TODO: Add capability/instructions for live chat with the model.

## Training CAD-Coder

### Phase 1 Training
1. Activate the [llava](#llava-environment-setup) conda environment:

```
conda activate llava
```

2. Identify a location that is good to store a large quantity of data (~30GB) and export its absolute path as an environment variable:
```
export CADCODER_DATA_ROOT = {/path_to_data_storage/goes_here}
```

3. Download the pre-training dataset. This is the same dataset that is used by LLaVA 1.5.
```
cd $CADCODER_DATA_ROOT
mkdir llava_pretrain_data
huggingface-cli download liuhaotian/LLaVA-Pretrain --repo-type=dataset --local-dir "${LLAVA_DATA_ROOT}/llava_pretrain_data"
cd llava_pretrain_data
unzip images.zip
```

4. Run the phase 1 training script:
```
./scripts/v1_5/phase1_cadcoder.sh {your_stage1_checkpoint_save_dir}
```

The phase1 trained model will be saved to {your_stage1_checkpoint_save_dir}. We used 4 H100 GPUs for this phase of training, and it took 4.5 hours. During training of the model, you can check that the training loss looks something like what we got (see below) by running the following command:

```
cd {your_stage1_checkpoint_save_dir}
tensorboard --logdir=runs
```

![CAD-Coder Phase 1 Training](docs_images/pretrain_results.png)

### Phase 2 Training

1. Download phase 2 GenCAD-Code training data:
```
cd $CADCODER_DATA_ROOT
mkdir cadcoder_train_data
huggingface-cli download CADCoder/GenCAD-Code cadquery_train_data_4096.json --repo-type=dataset --local-dir "${CADCODER_DATA_ROOT}/cadcoder_train_data"
```

Download GenCAD images from [this link](https://drive.google.com/file/d/1znREwbNBIyODLXRHmfHy5ar_ENSIFjG5/view?usp=drive_link) and unzip them in the "${CADCODER_DATA_ROOT}/cadcoder_train_data" directory. Rename the unzipped "images" directory to "gencad_im".

2. Run the phase 2 training script:
```
./scripts/v1_5/phase2_cadcoder.sh {your_stage1_checkpoint_save_dir} {your_final_checkpoint_save_dir}
```

The final model will be saved to {your_final_checkpoint_save_dir}. We used 4 H100 GPUs for this phase of training, and it took 5.7 hours.

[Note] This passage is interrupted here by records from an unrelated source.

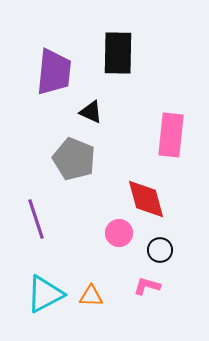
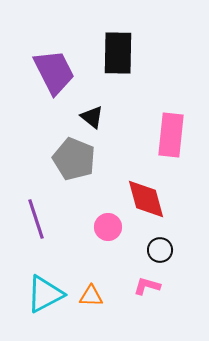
purple trapezoid: rotated 33 degrees counterclockwise
black triangle: moved 1 px right, 5 px down; rotated 15 degrees clockwise
pink circle: moved 11 px left, 6 px up
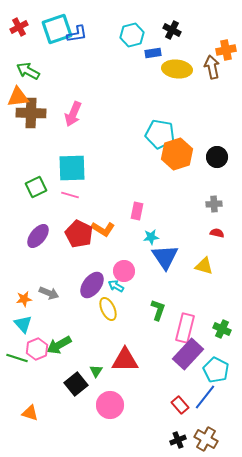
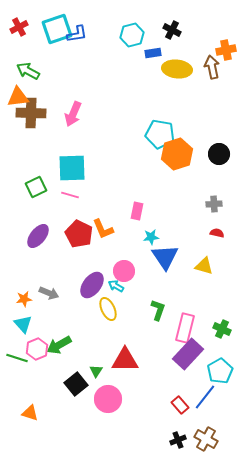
black circle at (217, 157): moved 2 px right, 3 px up
orange L-shape at (103, 229): rotated 35 degrees clockwise
cyan pentagon at (216, 370): moved 4 px right, 1 px down; rotated 15 degrees clockwise
pink circle at (110, 405): moved 2 px left, 6 px up
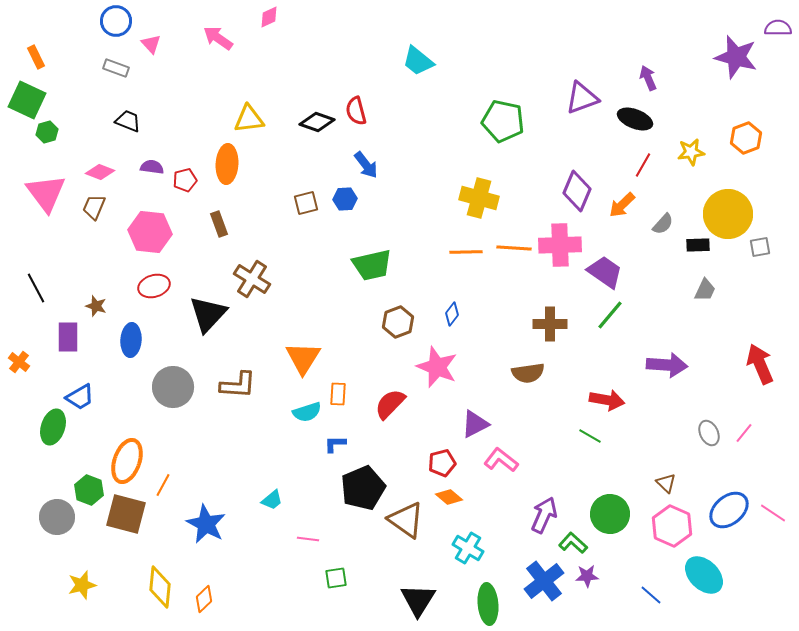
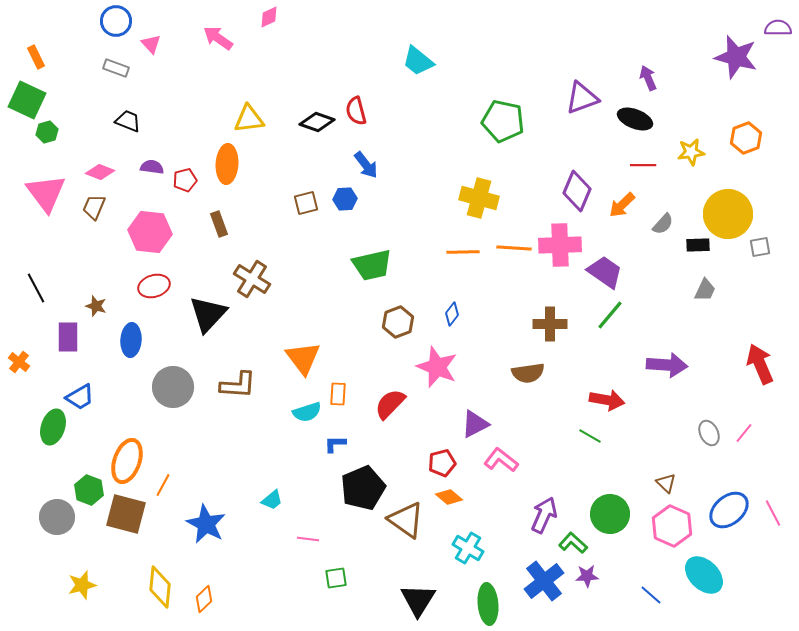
red line at (643, 165): rotated 60 degrees clockwise
orange line at (466, 252): moved 3 px left
orange triangle at (303, 358): rotated 9 degrees counterclockwise
pink line at (773, 513): rotated 28 degrees clockwise
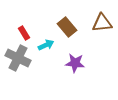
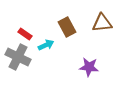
brown rectangle: rotated 12 degrees clockwise
red rectangle: moved 1 px right, 1 px down; rotated 24 degrees counterclockwise
gray cross: moved 1 px up
purple star: moved 14 px right, 4 px down
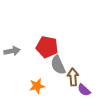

During training of the model, you can check that the training loss looks something like what we got (see below) by running the following command:

```
cd {your_final_checkpoint_save_dir}
tensorboard --logdir=runs
```

![CAD-Coder Phase 2 Training](docs_images/finetune_results.png)


## Release Todo List

- [x] Release GenCADCode Dataset
- [x] Release CAD-Coder and variants on HF
- [x] Release Training Code

## Cleanup Todo List

- [ ] Steamline inference to one script call
- [ ] Chat capability with model
- [ ] Move training and inference data to HuggingFace datasets

## Citation
If you use our code, model, or dataset, please cite our paper!

```
@article{doris2025cad,
  title={CAD-Coder: An Open-Source Vision-Language Model for Computer-Aided Design Code Generation},
  author={Doris, Anna C and Alam, Md Ferdous and Nobari, Amin Heyrani and Ahmed, Faez},
  journal={arXiv preprint arXiv:2505.14646},
  year={2025}
}
```

## Acknowledgements
This repo is a fork of the [LLaVA repo](https://github.com/haotian-liu/LLaVA). We thank these authors for developing this model architecture and training strategy, which we have adapted for CAD-Coder.

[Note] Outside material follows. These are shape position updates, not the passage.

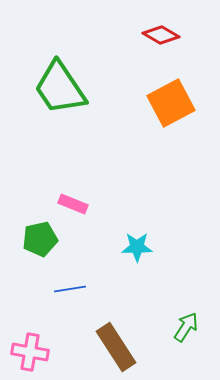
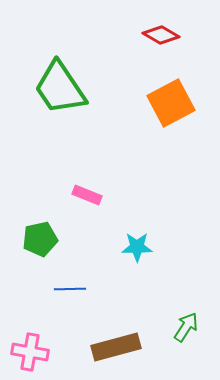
pink rectangle: moved 14 px right, 9 px up
blue line: rotated 8 degrees clockwise
brown rectangle: rotated 72 degrees counterclockwise
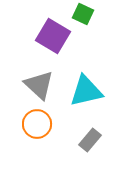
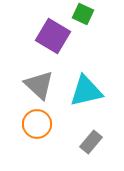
gray rectangle: moved 1 px right, 2 px down
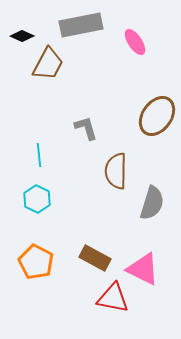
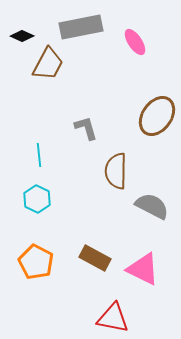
gray rectangle: moved 2 px down
gray semicircle: moved 3 px down; rotated 80 degrees counterclockwise
red triangle: moved 20 px down
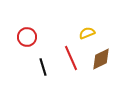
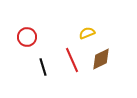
red line: moved 1 px right, 2 px down
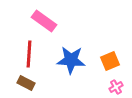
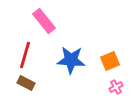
pink rectangle: rotated 15 degrees clockwise
red line: moved 4 px left, 1 px down; rotated 12 degrees clockwise
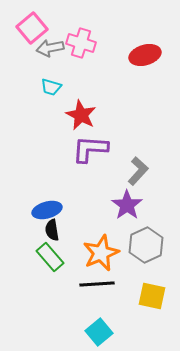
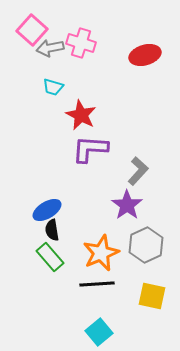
pink square: moved 2 px down; rotated 8 degrees counterclockwise
cyan trapezoid: moved 2 px right
blue ellipse: rotated 16 degrees counterclockwise
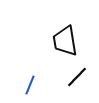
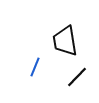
blue line: moved 5 px right, 18 px up
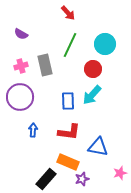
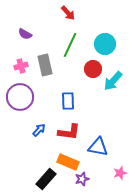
purple semicircle: moved 4 px right
cyan arrow: moved 21 px right, 14 px up
blue arrow: moved 6 px right; rotated 40 degrees clockwise
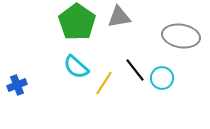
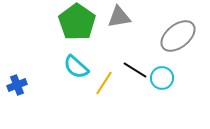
gray ellipse: moved 3 px left; rotated 48 degrees counterclockwise
black line: rotated 20 degrees counterclockwise
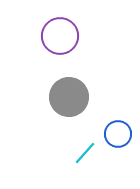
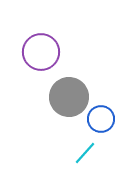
purple circle: moved 19 px left, 16 px down
blue circle: moved 17 px left, 15 px up
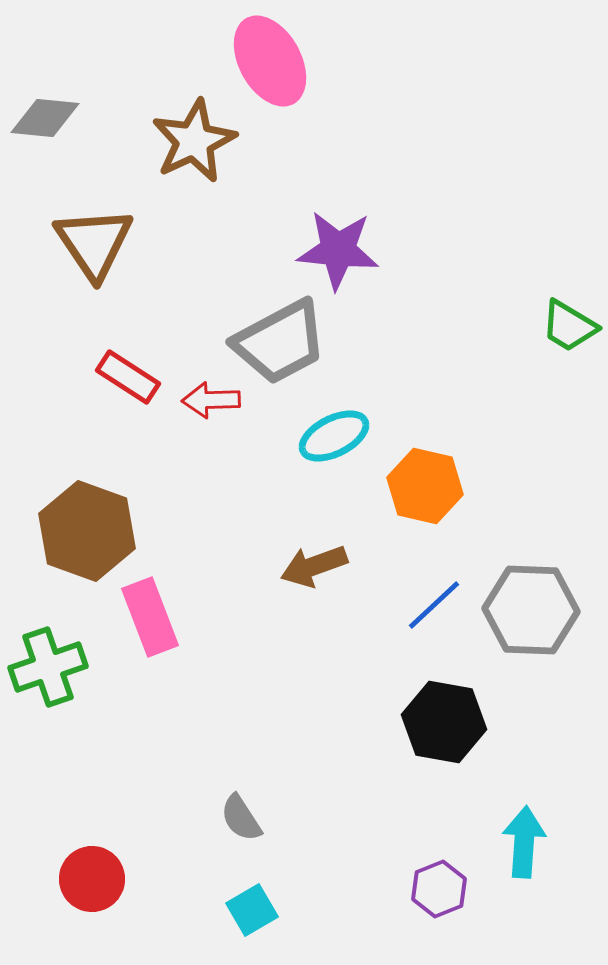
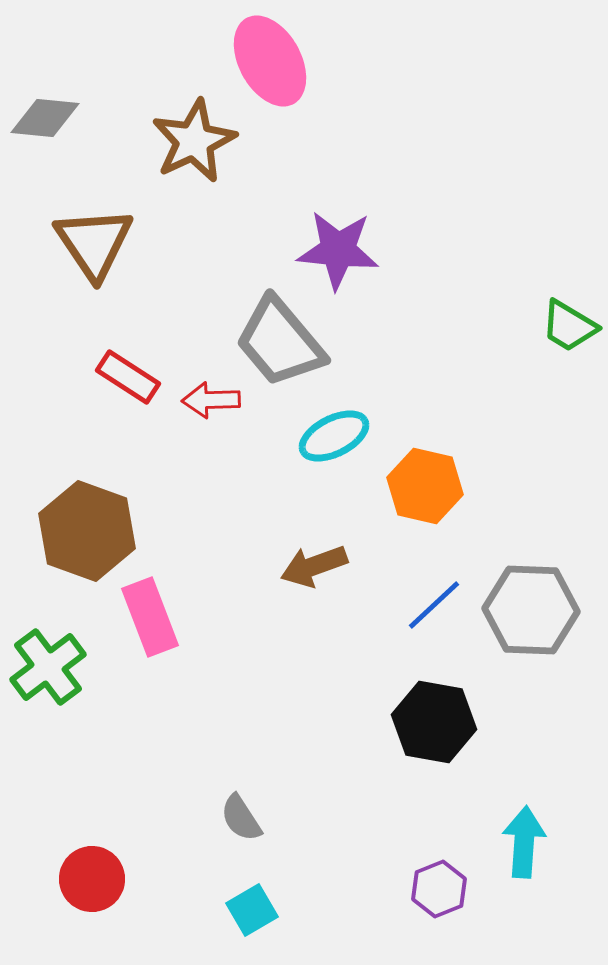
gray trapezoid: rotated 78 degrees clockwise
green cross: rotated 18 degrees counterclockwise
black hexagon: moved 10 px left
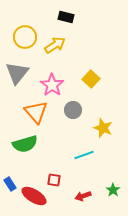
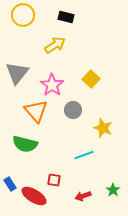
yellow circle: moved 2 px left, 22 px up
orange triangle: moved 1 px up
green semicircle: rotated 30 degrees clockwise
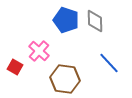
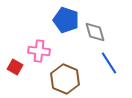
gray diamond: moved 11 px down; rotated 15 degrees counterclockwise
pink cross: rotated 35 degrees counterclockwise
blue line: rotated 10 degrees clockwise
brown hexagon: rotated 16 degrees clockwise
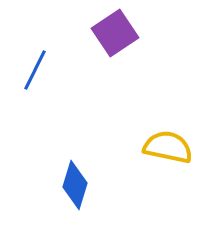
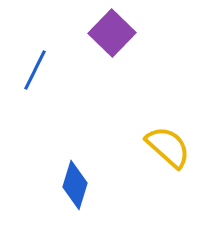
purple square: moved 3 px left; rotated 12 degrees counterclockwise
yellow semicircle: rotated 30 degrees clockwise
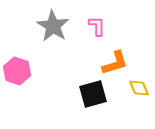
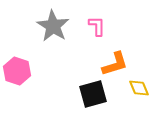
orange L-shape: moved 1 px down
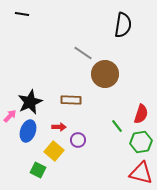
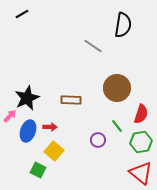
black line: rotated 40 degrees counterclockwise
gray line: moved 10 px right, 7 px up
brown circle: moved 12 px right, 14 px down
black star: moved 3 px left, 4 px up
red arrow: moved 9 px left
purple circle: moved 20 px right
red triangle: rotated 25 degrees clockwise
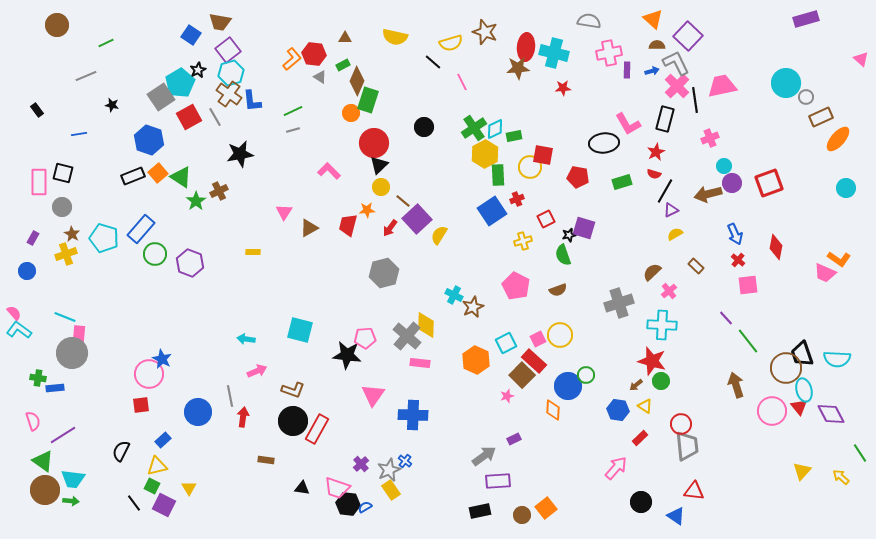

The authors gratefully acknowledge MIT-IBM for their partial support of this work. This material is based upon work supported by the National Science Foundation Graduate Research Fellowship. Any opinion, findings, and conclusions or recommendations expressed in this material are those of the authors(s) and do not necessarily reflect the views of the National Science Foundation.